• _DATA SHOWN_:

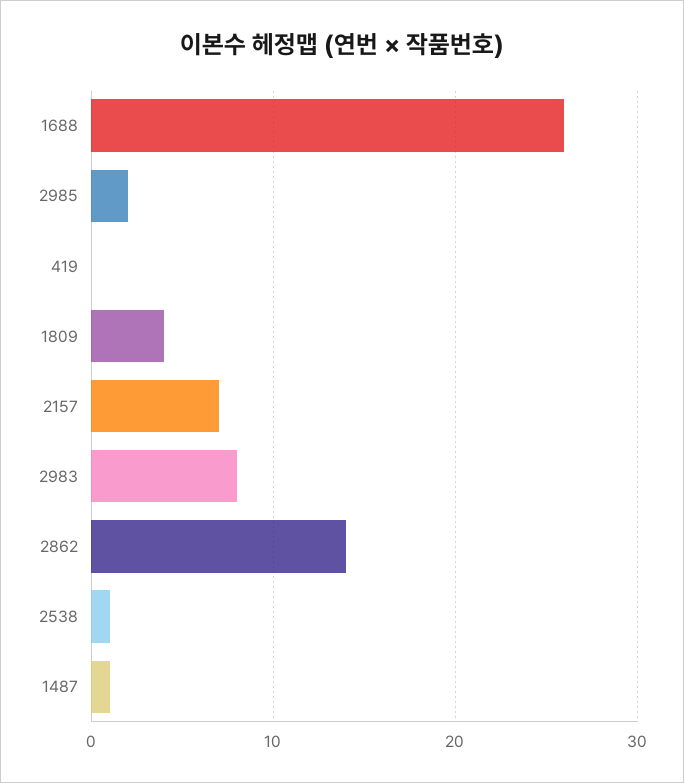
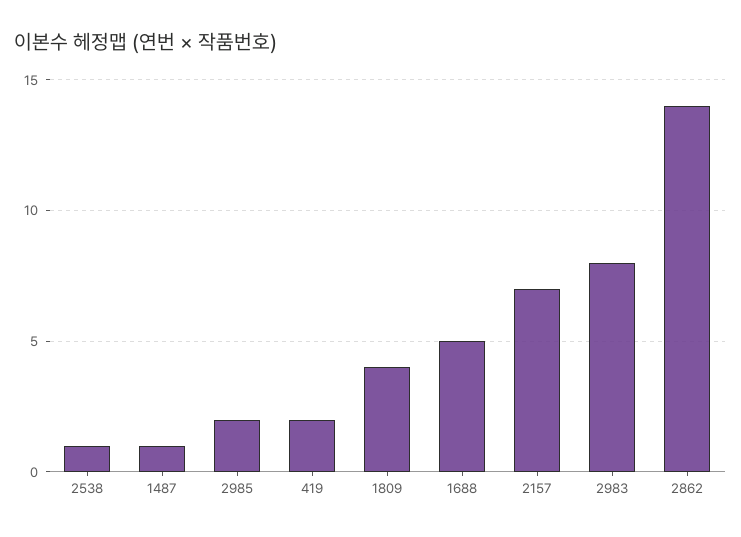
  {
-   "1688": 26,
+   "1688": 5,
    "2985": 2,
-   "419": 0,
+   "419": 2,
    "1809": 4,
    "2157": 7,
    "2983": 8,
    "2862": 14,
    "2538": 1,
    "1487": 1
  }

• _YOUR INSTRUCTIONS_:
The answer must be an exact restatement of all the records, with no pictures included.

• _SOLUTION TO THE PROBLEM_:
  {
-   "1688": 26,
+   "1688": 5,
    "2985": 2,
-   "419": 0,
+   "419": 2,
    "1809": 4,
    "2157": 7,
    "2983": 8,
    "2862": 14,
    "2538": 1,
    "1487": 1
  }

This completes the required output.